С минуту Даффид смотрел на красивую, холодную женщину, которая подарила ему жизнь, а потом бросила. Она была права. С него достаточно.

Он шагнул к двери.

– Даффид, – неожиданно окликнула его виконтесса. Он повернул голову и увидел, что мать протягивает ему кожаный портфель.

– Возьми, просмотри это на досуге, большего я не прошу. К счастью, вы с Лиландом понравились друг другу, а он хорошо разбирается в людях. Жаль лишь, что Лиланд – копия отца, и поэтому я так никогда и не смогла сблизиться с ним. Увы, я всегда была несчастна в отношениях с мужчинами.

Даффид, не глядя, взял пухлый портфель, сунул его под мышку и поклонился.

– До свидания, миледи, – сказал он и быстро вышел.

Прошло много часов, прежде чем Даффид смог заставить себя открыть портфель; но прежде он отнес его в свою комнату, положил на стол и долго разглядывал. Наконец, подбодрив себя стаканом спиртного, он открыл портфель.

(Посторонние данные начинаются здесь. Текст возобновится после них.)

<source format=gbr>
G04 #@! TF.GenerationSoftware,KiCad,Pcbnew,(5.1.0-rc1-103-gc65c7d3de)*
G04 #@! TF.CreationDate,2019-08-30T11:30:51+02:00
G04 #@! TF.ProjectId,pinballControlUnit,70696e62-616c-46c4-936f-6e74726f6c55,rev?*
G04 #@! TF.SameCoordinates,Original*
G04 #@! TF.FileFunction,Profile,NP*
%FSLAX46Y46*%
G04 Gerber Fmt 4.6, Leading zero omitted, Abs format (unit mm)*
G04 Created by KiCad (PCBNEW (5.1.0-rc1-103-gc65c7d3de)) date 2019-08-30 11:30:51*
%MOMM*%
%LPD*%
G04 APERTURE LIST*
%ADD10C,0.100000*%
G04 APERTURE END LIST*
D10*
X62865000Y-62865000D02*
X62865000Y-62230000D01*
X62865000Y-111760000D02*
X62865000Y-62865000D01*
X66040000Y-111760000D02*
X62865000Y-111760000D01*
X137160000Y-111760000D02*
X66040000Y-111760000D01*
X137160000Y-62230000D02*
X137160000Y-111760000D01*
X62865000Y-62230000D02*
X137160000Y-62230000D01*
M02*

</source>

Внутри лежали связки старых бумаг; некоторые пачки были перевязаны лентой, другие – веревкой. Вынув бумаги, Даффид начал читать. Перед его глазами замелькали многочисленные отчеты сыщиков с Боу-стрит, приходившие в течение многих лет и сообщавшие, что цыгана, известного как Джонни Рейнард, нигде не могут найти, так же как его мать и сына. К ним прилагалось множество отчетов от частных сыщиков.

В конце концов, Даффид нашел пожелтевшее письмо с Боу-стрит, сообщавшее, что мальчик по имени Даффид наконец найден и что он находится в Ньюгейтской тюрьме, ожидая повешения за кражу фунтовой банкноты.

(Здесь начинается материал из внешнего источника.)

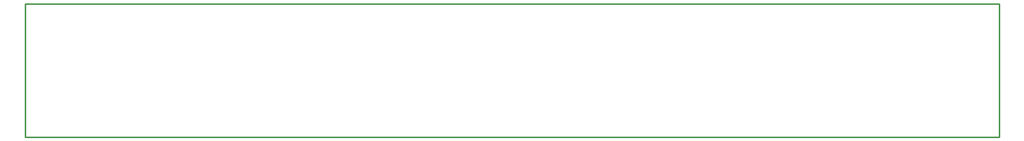
<source format=gm1>
G04*
G04 #@! TF.GenerationSoftware,Altium Limited,Altium Designer,21.2.2 (38)*
G04*
G04 Layer_Color=16711935*
%FSLAX25Y25*%
%MOIN*%
G70*
G04*
G04 #@! TF.SameCoordinates,68047672-1E7F-4675-B640-9537CBAF5E22*
G04*
G04*
G04 #@! TF.FilePolarity,Positive*
G04*
G01*
G75*
%ADD15C,0.01000*%
D15*
X53843Y100000D02*
X723134D01*
X53843Y191500D02*
X723134D01*
Y100000D02*
Y191500D01*
X53843Y100000D02*
Y191500D01*
M02*

</source>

Следующий документ Даффиду было труднее всего прочитать из-за слез, бежавших по его лицу. Это оказалась расписка в получении огромной суммы наличными, уплаченной за то, что цыганский мальчик Даффид будет сослан на каторгу вместе с другим мальчиком, Эймиасом, что его приговорят к заключению вместо повешения.

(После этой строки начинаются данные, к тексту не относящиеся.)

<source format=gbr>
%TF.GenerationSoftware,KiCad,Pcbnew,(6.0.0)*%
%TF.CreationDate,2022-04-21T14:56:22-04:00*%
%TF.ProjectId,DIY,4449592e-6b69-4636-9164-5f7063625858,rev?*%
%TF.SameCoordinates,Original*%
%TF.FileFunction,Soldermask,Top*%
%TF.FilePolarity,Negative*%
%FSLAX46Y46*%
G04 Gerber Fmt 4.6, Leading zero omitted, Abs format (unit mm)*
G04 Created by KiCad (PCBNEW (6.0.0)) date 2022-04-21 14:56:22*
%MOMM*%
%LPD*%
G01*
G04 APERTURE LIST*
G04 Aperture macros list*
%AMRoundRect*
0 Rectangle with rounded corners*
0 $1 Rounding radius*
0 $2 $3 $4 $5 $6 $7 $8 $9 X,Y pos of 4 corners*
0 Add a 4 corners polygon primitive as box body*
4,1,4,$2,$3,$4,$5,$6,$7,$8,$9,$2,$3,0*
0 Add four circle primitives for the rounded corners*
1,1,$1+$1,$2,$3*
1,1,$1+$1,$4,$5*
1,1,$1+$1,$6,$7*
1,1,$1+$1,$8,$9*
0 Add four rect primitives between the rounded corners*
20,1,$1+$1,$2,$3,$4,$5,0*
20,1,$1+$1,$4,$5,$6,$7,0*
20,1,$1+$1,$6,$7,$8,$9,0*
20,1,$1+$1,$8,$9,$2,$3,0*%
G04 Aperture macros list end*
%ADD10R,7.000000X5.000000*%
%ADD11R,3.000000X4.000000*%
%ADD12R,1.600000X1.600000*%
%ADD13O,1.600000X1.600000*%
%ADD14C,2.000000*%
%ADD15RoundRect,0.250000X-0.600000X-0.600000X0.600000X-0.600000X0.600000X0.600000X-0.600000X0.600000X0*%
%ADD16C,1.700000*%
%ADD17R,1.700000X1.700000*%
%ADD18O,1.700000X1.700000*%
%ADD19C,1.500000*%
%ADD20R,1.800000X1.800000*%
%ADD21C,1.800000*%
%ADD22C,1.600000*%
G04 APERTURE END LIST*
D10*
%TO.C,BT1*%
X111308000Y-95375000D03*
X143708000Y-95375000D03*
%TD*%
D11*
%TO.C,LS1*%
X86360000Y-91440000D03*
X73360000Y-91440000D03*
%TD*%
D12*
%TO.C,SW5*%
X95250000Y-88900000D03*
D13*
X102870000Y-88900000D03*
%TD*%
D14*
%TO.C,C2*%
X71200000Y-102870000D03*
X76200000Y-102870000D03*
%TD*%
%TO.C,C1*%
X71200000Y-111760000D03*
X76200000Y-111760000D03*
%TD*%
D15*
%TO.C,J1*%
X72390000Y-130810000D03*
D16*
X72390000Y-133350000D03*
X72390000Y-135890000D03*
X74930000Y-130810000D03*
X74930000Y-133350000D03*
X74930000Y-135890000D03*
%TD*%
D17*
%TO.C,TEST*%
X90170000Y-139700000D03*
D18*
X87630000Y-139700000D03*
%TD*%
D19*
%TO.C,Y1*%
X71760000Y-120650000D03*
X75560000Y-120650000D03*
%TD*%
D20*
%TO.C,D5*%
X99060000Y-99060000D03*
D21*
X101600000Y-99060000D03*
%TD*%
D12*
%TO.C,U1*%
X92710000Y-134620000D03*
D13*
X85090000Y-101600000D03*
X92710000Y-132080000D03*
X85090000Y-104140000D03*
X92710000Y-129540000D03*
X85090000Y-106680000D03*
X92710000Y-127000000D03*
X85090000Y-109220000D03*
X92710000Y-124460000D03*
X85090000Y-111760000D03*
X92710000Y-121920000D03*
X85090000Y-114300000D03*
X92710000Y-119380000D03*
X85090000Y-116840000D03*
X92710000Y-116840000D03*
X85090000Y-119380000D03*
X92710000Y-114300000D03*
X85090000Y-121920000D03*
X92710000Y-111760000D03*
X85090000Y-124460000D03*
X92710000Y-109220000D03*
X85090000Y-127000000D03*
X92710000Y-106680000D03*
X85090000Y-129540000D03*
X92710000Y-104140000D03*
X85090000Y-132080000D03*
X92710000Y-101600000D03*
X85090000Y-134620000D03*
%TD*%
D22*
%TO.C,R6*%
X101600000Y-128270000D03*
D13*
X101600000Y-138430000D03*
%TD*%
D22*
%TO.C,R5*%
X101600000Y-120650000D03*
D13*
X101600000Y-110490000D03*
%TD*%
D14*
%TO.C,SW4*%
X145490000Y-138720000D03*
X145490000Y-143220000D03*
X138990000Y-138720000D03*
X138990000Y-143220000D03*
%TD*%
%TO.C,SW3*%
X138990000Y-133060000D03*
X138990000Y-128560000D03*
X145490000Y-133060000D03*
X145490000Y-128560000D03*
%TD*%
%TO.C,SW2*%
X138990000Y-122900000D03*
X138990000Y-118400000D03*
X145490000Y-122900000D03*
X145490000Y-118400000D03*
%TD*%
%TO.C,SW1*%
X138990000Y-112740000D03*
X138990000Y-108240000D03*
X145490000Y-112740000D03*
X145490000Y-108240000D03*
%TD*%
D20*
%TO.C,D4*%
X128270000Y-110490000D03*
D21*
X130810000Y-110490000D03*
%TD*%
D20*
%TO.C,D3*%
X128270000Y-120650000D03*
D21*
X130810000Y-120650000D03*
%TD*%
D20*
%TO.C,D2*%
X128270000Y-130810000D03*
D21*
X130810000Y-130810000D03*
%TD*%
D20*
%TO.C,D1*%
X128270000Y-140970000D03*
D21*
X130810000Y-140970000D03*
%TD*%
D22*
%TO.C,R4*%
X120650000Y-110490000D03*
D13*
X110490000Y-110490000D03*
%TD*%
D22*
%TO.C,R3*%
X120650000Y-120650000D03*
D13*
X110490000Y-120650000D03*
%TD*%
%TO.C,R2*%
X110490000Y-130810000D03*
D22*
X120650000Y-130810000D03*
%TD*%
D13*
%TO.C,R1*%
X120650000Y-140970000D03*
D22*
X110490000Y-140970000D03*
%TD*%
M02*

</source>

Рука Даффида задрожала, и он отложил письмо. Прежде он полагал, что какой-то дальний родственник будущего графа организовал смягчение наказания Джеффри и его сыну в виде замены казни ссылкой. Оставалось только удивляться, как небольших денег, оставленных Джеффри, хватило на взятки, необходимые, чтобы купить такой же приговор еще для двоих. Теперь Даффид знал – это его мать выкупила их.

Откинувшись в кресле, Даффид уставился невидящими глазами в ночь. Конечно, хотя это спасло ему жизнь, мать могла бы сделать больше, но какое это теперь имело значение! Он взрослый мужчина, его жизнь определена. И все же где-то в самых дальних глубинах сердца он почувствовал тепло.

Леди, которая родила его, оказалась холодной, эгоистичной, неспособной любить еще кого-то, кроме себя самой, но по крайней мере она не оставила его, как змея оставляет в песке свои яйца: оказывается, ей все же не было безразлично, жив он или умер.

Пусть это было немного, но все же больше, чем он когда-либо имел.